Has anyone is Australia seen this commercial yet? Does it make you want to puke as much as we wanted to when we watched it? This play-pretend admiration of the super-fixed gender roles of the last century is unbelievably fucking stupid—it’s not even a binary!—and emphasizing its importance is pathetic. We are moving on from “Manly,” and we’re moving on from McDonald’s. If you want to make it in this century, you’d better evolve, you creeps.
*Note to fellow homo sapiens without much hand strength: wrap a rubber band around the lid of the jar. That provides much more traction than those ridiculous rubber opener-things and you can leave it on the jar for future use. It is brilliant and amazing and another small way of maintaining your independence.
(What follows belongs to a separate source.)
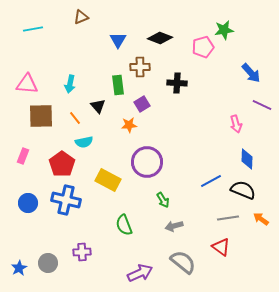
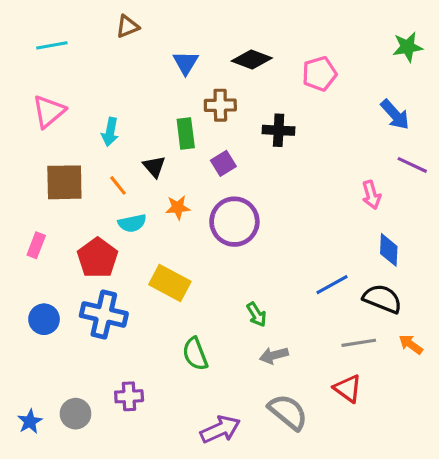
green star: (224, 30) -> (408, 47), moved
pink triangle: (27, 84) -> (49, 111), moved, turned -45
orange star: (129, 125) -> (178, 207), moved
purple circle: (147, 162) -> (234, 222), moved

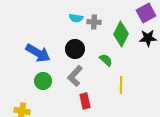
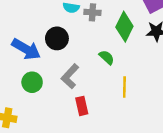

Yes, McDonald’s has a “Head Chef” »
Meet the enemy, the anti-Tal, or, as he prefers to be called, Chef Dan. Daniel Coudreaut is the head chef at McDonald’s, officially known by the wonderfully corporate title “Director of Culinary Innovation, Menu Management,” and is in charge of their research and development lab for new menu products.
Time magazine’s profile is a rare look into the creative process behind Western Civilization’s slow walk toward nutritional suicide. For each new product innovation (notice how I’m avoiding words like “food” and “recipe”), Chef Dan works with every corporate division to get approval, from supply chain management to legal to franchise relations. I’m getting hungry already! Each new ingredient risks sending shockwaves in food markets if farmers are unable to keep up with the demand, while others pose a lawsuit risk, like stray pits from cherries. And anything he dreams up in the lab has to be easy enough for any McDonald’s employee to prepare.
Chef Dan’s crowning achievement? The Mac Snack Wrap: a “healthy” version of the Big Mac, with a wrap instead of a sesame seed bun, and 690 mg of sodium. That’s 43 percent of the US RDA of sodium. I’m lovin’ it!